- Opening Delimiter -

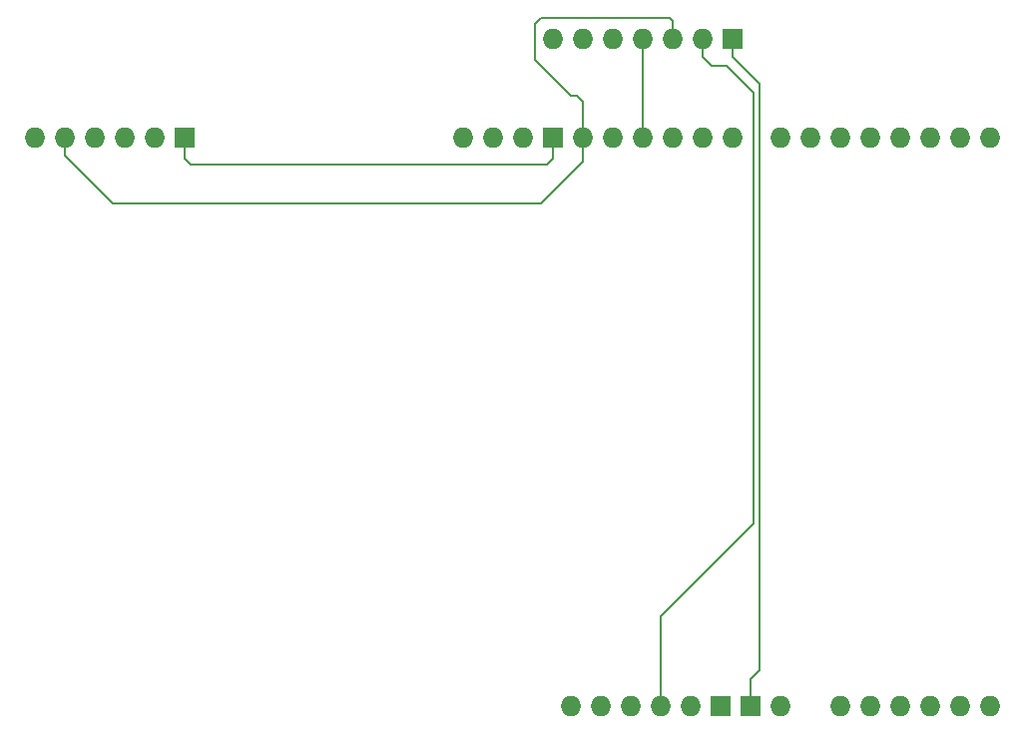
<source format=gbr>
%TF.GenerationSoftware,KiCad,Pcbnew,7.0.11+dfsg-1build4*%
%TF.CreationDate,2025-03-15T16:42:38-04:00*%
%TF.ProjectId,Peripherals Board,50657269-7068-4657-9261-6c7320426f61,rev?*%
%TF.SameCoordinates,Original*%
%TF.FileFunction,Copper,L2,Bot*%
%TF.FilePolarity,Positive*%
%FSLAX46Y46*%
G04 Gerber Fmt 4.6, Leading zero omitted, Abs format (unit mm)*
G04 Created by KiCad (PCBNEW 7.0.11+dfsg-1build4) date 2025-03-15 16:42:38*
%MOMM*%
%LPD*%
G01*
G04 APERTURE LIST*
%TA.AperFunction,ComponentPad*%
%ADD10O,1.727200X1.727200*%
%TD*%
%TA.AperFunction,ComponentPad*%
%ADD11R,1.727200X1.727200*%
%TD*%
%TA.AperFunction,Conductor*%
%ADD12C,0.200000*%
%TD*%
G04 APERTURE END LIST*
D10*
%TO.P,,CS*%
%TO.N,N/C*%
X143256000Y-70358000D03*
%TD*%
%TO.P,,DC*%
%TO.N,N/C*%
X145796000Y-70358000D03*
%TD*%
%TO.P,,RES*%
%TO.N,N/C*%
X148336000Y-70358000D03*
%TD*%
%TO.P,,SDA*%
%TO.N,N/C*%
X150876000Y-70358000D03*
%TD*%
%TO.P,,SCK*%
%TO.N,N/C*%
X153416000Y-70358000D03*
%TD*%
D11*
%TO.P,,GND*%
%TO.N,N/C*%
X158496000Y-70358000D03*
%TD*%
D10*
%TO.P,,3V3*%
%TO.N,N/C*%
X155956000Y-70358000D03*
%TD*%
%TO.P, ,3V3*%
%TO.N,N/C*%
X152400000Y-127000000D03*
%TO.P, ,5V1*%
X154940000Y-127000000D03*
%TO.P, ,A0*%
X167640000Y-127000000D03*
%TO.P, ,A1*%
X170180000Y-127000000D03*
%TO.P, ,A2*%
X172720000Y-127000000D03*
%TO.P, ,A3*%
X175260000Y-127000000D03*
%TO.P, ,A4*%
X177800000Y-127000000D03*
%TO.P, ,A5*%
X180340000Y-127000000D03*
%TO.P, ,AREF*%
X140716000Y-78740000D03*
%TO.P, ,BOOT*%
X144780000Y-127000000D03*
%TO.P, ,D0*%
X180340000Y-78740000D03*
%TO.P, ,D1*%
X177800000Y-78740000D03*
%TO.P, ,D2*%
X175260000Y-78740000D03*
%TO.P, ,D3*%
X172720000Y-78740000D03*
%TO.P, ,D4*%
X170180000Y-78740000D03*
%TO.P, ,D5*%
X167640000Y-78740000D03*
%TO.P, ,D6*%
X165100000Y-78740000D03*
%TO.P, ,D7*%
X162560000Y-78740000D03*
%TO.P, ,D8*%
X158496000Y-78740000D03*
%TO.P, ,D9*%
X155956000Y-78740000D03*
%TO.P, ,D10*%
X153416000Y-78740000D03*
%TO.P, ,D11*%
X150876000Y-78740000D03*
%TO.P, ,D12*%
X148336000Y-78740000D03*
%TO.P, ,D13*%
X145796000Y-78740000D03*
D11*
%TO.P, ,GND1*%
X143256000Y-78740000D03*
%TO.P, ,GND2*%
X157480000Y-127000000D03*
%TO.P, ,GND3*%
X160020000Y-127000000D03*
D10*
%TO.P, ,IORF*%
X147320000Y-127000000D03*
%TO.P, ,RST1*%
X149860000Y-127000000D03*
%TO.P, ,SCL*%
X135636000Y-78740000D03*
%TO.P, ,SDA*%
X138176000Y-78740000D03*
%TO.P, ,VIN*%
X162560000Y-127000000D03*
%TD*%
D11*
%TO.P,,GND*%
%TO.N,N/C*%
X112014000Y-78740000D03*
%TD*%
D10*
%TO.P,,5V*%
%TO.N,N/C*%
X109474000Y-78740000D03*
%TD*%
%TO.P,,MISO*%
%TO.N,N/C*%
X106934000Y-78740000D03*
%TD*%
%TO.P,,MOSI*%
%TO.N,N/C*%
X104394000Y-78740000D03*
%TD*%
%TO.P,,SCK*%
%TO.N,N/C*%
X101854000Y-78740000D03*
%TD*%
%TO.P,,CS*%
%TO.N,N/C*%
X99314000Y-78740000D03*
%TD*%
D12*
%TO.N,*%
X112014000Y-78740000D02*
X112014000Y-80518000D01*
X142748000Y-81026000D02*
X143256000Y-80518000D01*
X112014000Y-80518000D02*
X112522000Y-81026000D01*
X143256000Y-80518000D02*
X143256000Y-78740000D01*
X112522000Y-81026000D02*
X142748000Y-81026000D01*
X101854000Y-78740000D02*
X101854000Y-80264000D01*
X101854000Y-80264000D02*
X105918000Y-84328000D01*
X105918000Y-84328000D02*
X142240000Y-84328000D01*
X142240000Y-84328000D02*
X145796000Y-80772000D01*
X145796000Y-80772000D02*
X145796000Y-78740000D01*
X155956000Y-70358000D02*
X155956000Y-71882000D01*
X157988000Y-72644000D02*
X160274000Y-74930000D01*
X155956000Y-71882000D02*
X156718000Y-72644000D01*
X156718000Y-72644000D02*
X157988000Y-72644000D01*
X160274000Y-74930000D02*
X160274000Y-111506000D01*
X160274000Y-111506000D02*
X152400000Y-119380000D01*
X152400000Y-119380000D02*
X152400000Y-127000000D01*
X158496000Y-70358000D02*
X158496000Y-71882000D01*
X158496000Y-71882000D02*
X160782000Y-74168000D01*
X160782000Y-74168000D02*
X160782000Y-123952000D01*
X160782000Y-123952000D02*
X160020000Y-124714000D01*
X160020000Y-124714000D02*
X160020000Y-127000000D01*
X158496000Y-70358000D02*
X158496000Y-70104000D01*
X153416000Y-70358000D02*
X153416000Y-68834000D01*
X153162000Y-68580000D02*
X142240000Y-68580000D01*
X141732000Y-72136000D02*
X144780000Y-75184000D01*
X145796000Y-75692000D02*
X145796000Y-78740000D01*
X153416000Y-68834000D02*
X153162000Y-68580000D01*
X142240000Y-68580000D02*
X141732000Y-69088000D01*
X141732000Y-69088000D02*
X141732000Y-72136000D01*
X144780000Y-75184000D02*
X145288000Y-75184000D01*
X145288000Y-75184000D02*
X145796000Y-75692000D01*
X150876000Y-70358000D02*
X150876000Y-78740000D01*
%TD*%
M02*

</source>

- Closing Delimiter -
- Opening Delimiter -

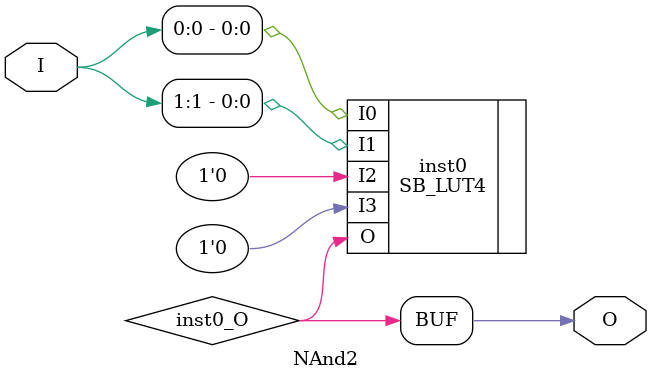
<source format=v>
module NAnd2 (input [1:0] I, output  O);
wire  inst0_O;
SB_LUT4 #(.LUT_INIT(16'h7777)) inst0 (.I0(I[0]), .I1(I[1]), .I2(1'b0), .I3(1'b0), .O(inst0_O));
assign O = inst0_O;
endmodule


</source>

- Closing Delimiter -

# TO DO:
Identify the lines of the entries containing the string "format". Copy each such line.

# RESULT OF THIS EXERCISE:
<source format=gbr>
G04 Gerber Fmt 4.6, Leading zero omitted, Abs format (unit mm)*
<source format=v>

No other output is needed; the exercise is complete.